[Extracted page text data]

Start of Block

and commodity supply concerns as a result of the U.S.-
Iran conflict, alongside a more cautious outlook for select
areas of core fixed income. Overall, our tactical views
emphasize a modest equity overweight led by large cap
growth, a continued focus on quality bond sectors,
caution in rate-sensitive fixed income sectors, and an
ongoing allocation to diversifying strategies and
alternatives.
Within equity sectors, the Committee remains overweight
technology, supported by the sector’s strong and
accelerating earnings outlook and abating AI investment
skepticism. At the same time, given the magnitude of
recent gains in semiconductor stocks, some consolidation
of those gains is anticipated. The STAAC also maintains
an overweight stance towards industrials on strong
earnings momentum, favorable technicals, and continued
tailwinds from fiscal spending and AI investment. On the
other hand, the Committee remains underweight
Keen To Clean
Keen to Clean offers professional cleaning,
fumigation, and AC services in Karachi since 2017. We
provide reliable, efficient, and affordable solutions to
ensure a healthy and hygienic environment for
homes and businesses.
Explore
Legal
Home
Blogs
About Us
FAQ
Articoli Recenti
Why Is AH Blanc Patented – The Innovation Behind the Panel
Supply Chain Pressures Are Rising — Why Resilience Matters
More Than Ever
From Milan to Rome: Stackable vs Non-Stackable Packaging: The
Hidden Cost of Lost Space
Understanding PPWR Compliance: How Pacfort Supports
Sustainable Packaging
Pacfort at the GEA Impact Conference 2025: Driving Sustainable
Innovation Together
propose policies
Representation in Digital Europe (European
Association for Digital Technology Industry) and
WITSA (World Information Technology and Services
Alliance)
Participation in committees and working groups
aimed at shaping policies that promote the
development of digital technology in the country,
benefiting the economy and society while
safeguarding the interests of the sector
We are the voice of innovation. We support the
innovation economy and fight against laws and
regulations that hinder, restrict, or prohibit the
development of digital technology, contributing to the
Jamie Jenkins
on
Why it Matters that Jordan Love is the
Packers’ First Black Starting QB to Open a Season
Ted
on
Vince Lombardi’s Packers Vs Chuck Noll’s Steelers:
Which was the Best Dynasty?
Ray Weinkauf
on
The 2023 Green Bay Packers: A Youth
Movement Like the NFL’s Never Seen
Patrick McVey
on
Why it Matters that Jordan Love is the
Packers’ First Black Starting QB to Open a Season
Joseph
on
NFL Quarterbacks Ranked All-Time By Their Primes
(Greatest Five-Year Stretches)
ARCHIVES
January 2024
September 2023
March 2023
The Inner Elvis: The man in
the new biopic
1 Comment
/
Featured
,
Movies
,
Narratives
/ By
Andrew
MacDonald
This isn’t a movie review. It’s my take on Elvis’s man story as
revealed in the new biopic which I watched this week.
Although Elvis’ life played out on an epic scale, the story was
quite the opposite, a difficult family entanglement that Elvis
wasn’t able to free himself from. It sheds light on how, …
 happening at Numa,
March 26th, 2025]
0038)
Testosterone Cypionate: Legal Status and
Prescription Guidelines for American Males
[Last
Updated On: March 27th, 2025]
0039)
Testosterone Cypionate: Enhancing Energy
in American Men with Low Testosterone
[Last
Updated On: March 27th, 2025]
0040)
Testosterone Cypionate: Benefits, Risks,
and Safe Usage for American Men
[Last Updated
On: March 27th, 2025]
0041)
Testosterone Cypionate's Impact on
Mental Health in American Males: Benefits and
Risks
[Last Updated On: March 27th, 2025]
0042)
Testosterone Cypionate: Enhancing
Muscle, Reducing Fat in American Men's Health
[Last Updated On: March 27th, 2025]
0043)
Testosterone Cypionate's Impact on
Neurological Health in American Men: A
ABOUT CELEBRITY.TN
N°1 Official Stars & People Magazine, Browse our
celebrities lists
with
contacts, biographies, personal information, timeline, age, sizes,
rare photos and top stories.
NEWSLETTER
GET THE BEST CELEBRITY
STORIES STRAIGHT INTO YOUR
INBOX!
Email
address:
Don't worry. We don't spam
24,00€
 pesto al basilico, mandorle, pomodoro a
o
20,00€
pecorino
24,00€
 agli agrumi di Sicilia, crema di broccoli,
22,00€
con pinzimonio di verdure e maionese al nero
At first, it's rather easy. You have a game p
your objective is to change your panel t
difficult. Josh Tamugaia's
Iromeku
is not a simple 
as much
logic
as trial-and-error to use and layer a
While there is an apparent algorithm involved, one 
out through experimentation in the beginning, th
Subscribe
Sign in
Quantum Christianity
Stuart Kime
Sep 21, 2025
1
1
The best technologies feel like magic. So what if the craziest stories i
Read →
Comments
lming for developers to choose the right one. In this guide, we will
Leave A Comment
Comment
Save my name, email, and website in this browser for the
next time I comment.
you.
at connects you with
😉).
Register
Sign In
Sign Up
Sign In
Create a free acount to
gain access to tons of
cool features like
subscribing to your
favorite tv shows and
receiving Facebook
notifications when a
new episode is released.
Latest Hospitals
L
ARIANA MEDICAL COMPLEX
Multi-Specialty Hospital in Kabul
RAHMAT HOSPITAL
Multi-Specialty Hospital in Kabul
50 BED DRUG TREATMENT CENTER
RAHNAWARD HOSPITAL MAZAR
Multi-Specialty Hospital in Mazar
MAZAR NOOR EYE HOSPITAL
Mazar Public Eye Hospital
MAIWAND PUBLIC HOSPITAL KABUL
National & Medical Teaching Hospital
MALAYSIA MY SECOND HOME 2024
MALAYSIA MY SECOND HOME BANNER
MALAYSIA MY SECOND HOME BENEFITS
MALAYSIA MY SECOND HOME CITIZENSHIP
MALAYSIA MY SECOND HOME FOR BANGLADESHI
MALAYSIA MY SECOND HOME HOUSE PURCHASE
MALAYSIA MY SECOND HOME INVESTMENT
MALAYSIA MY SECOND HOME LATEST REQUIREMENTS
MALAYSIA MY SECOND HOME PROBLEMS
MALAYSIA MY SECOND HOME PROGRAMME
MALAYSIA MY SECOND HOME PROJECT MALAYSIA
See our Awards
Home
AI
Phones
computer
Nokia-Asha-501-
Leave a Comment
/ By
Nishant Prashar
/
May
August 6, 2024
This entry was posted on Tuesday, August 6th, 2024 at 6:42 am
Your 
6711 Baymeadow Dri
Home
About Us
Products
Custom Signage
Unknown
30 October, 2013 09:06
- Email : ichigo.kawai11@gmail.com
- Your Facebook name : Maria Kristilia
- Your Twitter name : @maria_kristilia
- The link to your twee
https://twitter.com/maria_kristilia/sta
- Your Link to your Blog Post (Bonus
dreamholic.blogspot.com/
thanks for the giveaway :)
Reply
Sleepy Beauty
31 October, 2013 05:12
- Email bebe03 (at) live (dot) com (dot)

End of Block

JOB ITEM — Set down precisely the lines above between the line holding "fumigation, and AC" and the line holding "development of digital technology, contributing", inclusive, and nothing beyond them.

WRITTEN ANSWER —
fumigation, and AC services in Karachi since 2017. We
provide reliable, efficient, and affordable solutions to
ensure a healthy and hygienic environment for
homes and businesses.
Explore
Legal
Home
Blogs
About Us
FAQ
Articoli Recenti
Why Is AH Blanc Patented – The Innovation Behind the Panel
Supply Chain Pressures Are Rising — Why Resilience Matters
More Than Ever
From Milan to Rome: Stackable vs Non-Stackable Packaging: The
Hidden Cost of Lost Space
Understanding PPWR Compliance: How Pacfort Supports
Sustainable Packaging
Pacfort at the GEA Impact Conference 2025: Driving Sustainable
Innovation Together
propose policies
Representation in Digital Europe (European
Association for Digital Technology Industry) and
WITSA (World Information Technology and Services
Alliance)
Participation in committees and working groups
aimed at shaping policies that promote the
development of digital technology in the country,
benefiting the economy and society while
safeguarding the interests of the sector
We are the voice of innovation. We support the
innovation economy and fight against laws and
regulations that hinder, restrict, or prohibit the
development of digital technology, contributing to the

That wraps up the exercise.